▸ DATASET
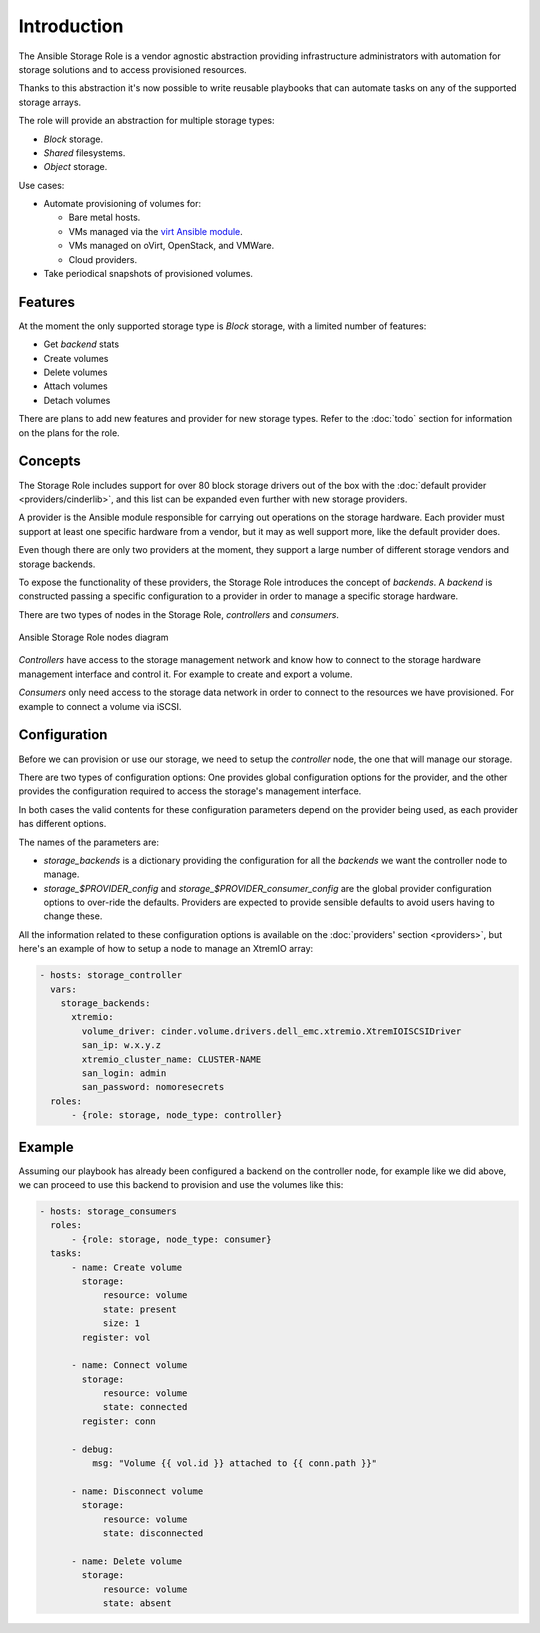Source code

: Introduction
============

The Ansible Storage Role is a vendor agnostic abstraction providing
infrastructure administrators with automation for storage solutions and to
access provisioned resources.

Thanks to this abstraction it's now possible to write reusable playbooks that
can automate tasks on any of the supported storage arrays.

The role will provide an abstraction for multiple storage types:

- *Block* storage.
- *Shared* filesystems.
- *Object* storage.

Use cases:

- Automate provisioning of volumes for:

  - Bare metal hosts.
  - VMs managed via the `virt Ansible module
    <https://docs.ansible.com/ansible/latest/modules/virt_module.html>`_.
  - VMs managed on oVirt, OpenStack, and VMWare.
  - Cloud providers.

- Take periodical snapshots of provisioned volumes.


Features
--------

At the moment the only supported storage type is *Block* storage, with a
limited number of features:

- Get *backend* stats
- Create volumes
- Delete volumes
- Attach volumes
- Detach volumes

There are plans to add new features and provider for new storage types.  Refer
to the :doc:`todo` section for information on the plans for the role.


Concepts
--------

The Storage Role includes support for over 80 block storage drivers out of the
box with the :doc:`default provider <providers/cinderlib>`, and this list can
be expanded even further with new storage providers.

A provider is the Ansible module responsible for carrying out operations on the
storage hardware.  Each provider must support at least one specific hardware
from a vendor, but it may as well support more, like the default provider does.

Even though there are only two providers at the moment, they support a large
number of different storage vendors and storage backends.

To expose the functionality of these providers, the Storage Role introduces the
concept of *backends*.  A *backend* is constructed passing a specific
configuration to a provider in order to manage a specific storage hardware.

There are two types of nodes in the Storage Role, *controllers* and
*consumers*.

.. figure:: _static/ansible_diagram.svg
   :align: center

   Ansible Storage Role nodes diagram

*Controllers* have access to the storage management network and know how to
connect to the storage hardware management interface and control it.  For
example to create and export a volume.

*Consumers* only need access to the storage data network in order to connect
to the resources we have provisioned.  For example to connect a volume via
iSCSI.

.. _intro_config:

Configuration
-------------

Before we can provision or use our storage, we need to setup the *controller*
node, the one that will manage our storage.

There are two types of configuration options: One provides global configuration
options for the provider, and the other provides the configuration required to
access the storage's management interface.

In both cases the valid contents for these configuration parameters depend on
the provider being used, as each provider has different options.

The names of the parameters are:

- `storage_backends` is a dictionary providing the configuration for all the
  *backends* we want the controller node to manage.

- `storage_$PROVIDER_config` and `storage_$PROVIDER_consumer_config` are the
  global provider configuration options to over-ride the defaults.  Providers
  are expected to provide sensible defaults to avoid users having to change
  these.

All the information related to these configuration options is available on the
:doc:`providers' section <providers>`, but here's an example of how to setup a
node to manage an XtremIO array:

.. code-block:: yaml

   - hosts: storage_controller
     vars:
       storage_backends:
         xtremio:
           volume_driver: cinder.volume.drivers.dell_emc.xtremio.XtremIOISCSIDriver
           san_ip: w.x.y.z
           xtremio_cluster_name: CLUSTER-NAME
           san_login: admin
           san_password: nomoresecrets
     roles:
         - {role: storage, node_type: controller}


Example
-------

Assuming our playbook has already been configured a backend on the controller
node, for example like we did above, we can proceed to use this backend to
provision and use the volumes like this:

.. code-block:: yaml

   - hosts: storage_consumers
     roles:
         - {role: storage, node_type: consumer}
     tasks:
         - name: Create volume
           storage:
               resource: volume
               state: present
               size: 1
           register: vol

         - name: Connect volume
           storage:
               resource: volume
               state: connected
           register: conn

         - debug:
             msg: "Volume {{ vol.id }} attached to {{ conn.path }}"

         - name: Disconnect volume
           storage:
               resource: volume
               state: disconnected

         - name: Delete volume
           storage:
               resource: volume
               state: absent
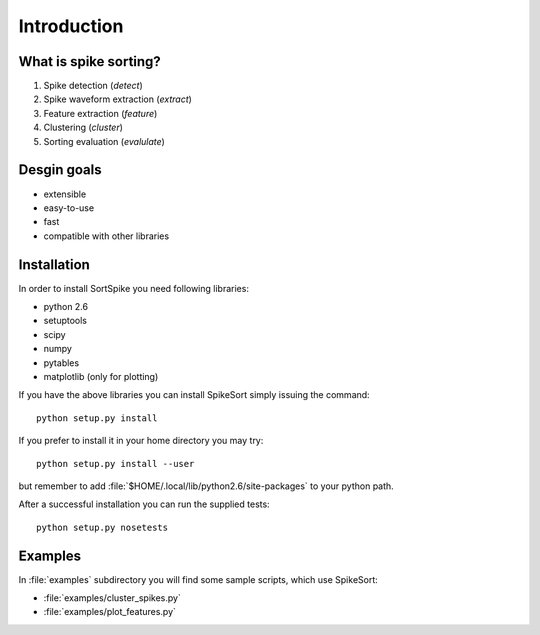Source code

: Introduction
============

What is spike sorting?
----------------------

1. Spike detection (*detect*)
#. Spike waveform extraction (*extract*)
#. Feature extraction (*feature*)
#. Clustering (*cluster*)
#. Sorting evaluation (*evalulate*)

Desgin goals
------------

* extensible
* easy-to-use
* fast
* compatible with other libraries

Installation
------------

In order to install SortSpike you need following libraries:

* python 2.6
* setuptools
* scipy
* numpy
* pytables
* matplotlib (only for plotting)

If you have the above libraries you can install SpikeSort simply
issuing the command::

   python setup.py install

If you prefer to install it in your home directory you may try::

   python setup.py install --user

but remember to add :file:`$HOME/.local/lib/python2.6/site-packages` to your python
path.

After a successful installation you can run the supplied tests::

   python setup.py nosetests

Examples
--------

In :file:`examples` subdirectory you will find some sample scripts,
which use SpikeSort:

* :file:`examples/cluster_spikes.py`
* :file:`examples/plot_features.py`

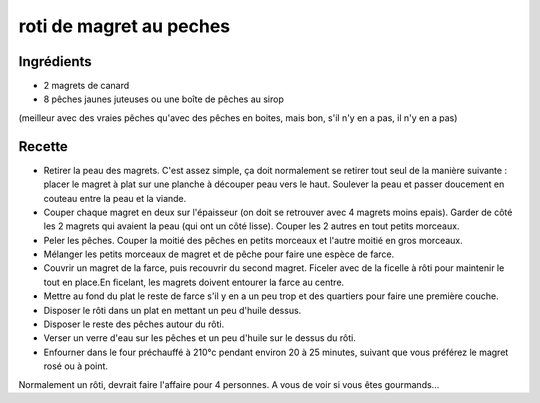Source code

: ========================
roti de magret au peches
========================

Ingrédients
===========

- 2 magrets de canard
- 8 pêches jaunes juteuses ou une boîte de pêches au sirop

(meilleur avec des vraies pêches qu'avec des pêches en boites, mais bon, s'il n'y en a pas, il n'y en a pas)
 

Recette
=======
 

- Retirer la peau des magrets. C'est assez simple, ça doit normalement se  retirer tout seul de la manière suivante : placer le magret à plat sur  une planche à découper peau vers le haut. Soulever la peau et passer  doucement en couteau entre la peau et la viande.
- Couper chaque  magret en deux sur l'épaisseur (on doit se retrouver avec 4 magrets  moins epais). Garder de côté les 2 magrets qui avaient la peau (qui ont  un côté lisse). Couper les 2 autres en tout petits morceaux.
- Peler les pêches. Couper la moitié des pêches en petits morceaux et l'autre moitié en gros morceaux.
- Mélanger les petits morceaux de magret et de pêche pour faire une espèce de farce.
- Couvrir un magret de la farce, puis recouvrir du second magret. Ficeler  avec de la ficelle à rôti pour maintenir le tout en place.En ficelant,  les magrets doivent entourer la farce au centre.
- Mettre au fond du plat le reste de farce s'il y en a un peu trop et des quartiers pour faire une première couche.
- Disposer le rôti dans un plat en mettant un peu d'huile dessus.
- Disposer le reste des pêches autour du rôti.
- Verser un verre d'eau sur les pêches et un peu d'huile sur le dessus du rôti.
- Enfourner dans le four préchauffé à 210°c pendant environ 20 à 25  minutes, suivant que vous préférez le magret rosé ou à point.

Normalement un rôti, devrait faire l'affaire pour 4 personnes. A vous de voir si vous êtes gourmands...



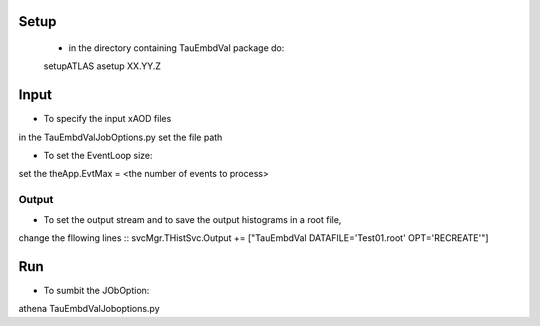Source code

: 
.. -*- mode: rst -*-

Setup
-----
  * in the directory containing TauEmbdVal package do::
  setupATLAS
  asetup XX.YY.Z 
   
Input
----
* To specify the input xAOD files ::
in the TauEmbdValJobOptions.py set the file path

* To set the EventLoop size::
set the theApp.EvtMax = <the number of events to process>

Output
_____

* To set the output stream and to save the output histograms in a root file, 
change the fllowing lines ::
svcMgr.THistSvc.Output += ["TauEmbdVal DATAFILE='Test01.root' OPT='RECREATE'"]

Run
--- 

* To sumbit the JObOption::
athena TauEmbdValJoboptions.py



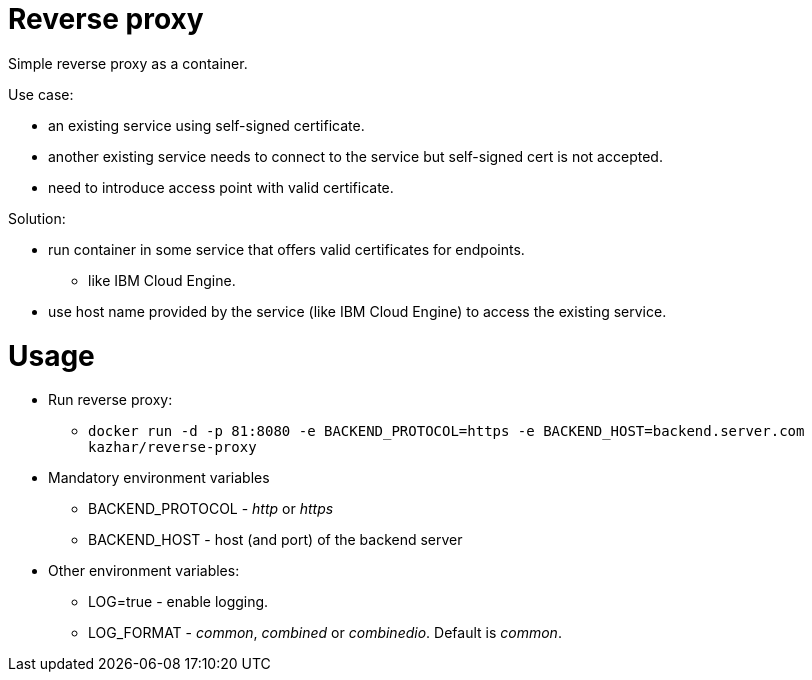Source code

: = Reverse proxy

Simple reverse proxy as a container.

Use case:

* an existing service using self-signed certificate.
* another existing service needs to connect to the service but self-signed cert is not accepted.
* need to introduce access point with valid certificate.

Solution:

* run container in some service that offers valid certificates for endpoints.
** like IBM Cloud Engine.
* use host name provided by the service (like IBM Cloud Engine) to access the existing service.

= Usage

* Run reverse proxy:
** `docker run -d -p 81:8080 -e BACKEND_PROTOCOL=https -e BACKEND_HOST=backend.server.com kazhar/reverse-proxy`
* Mandatory environment variables
** BACKEND_PROTOCOL - _http_ or _https_
** BACKEND_HOST - host (and port) of the backend server
* Other environment variables:
** LOG=true - enable logging.
** LOG_FORMAT - _common_, _combined_ or _combinedio_. Default is _common_.



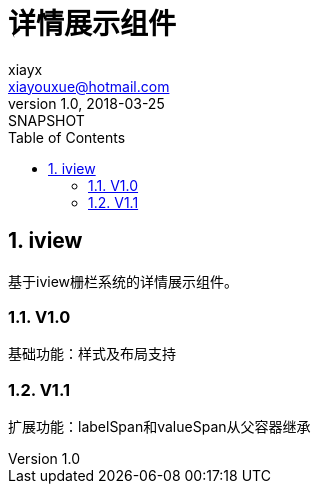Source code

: = 详情展示组件
xiayx <xiayouxue@hotmail.com>
v1.0, 2018-03-25: SNAPSHOT
:doctype: docbook
:toc: left
:numbered:
:imagesdir: assets/images
:sourcedir: src/main/java
:resourcesdir: src/main/resources
:testsourcedir: src/test/java
:source-highlighter: coderay
:coderay-linenums-mode: inline


== iview
基于iview栅栏系统的详情展示组件。

=== V1.0 
基础功能：样式及布局支持

=== V1.1
扩展功能：labelSpan和valueSpan从父容器继承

▸ WORK REQUEST
Write out each line above that contains the word "SpikeSort".

▸ EXPECTED ANSWER
If you have the above libraries you can install SpikeSort simply
which use SpikeSort:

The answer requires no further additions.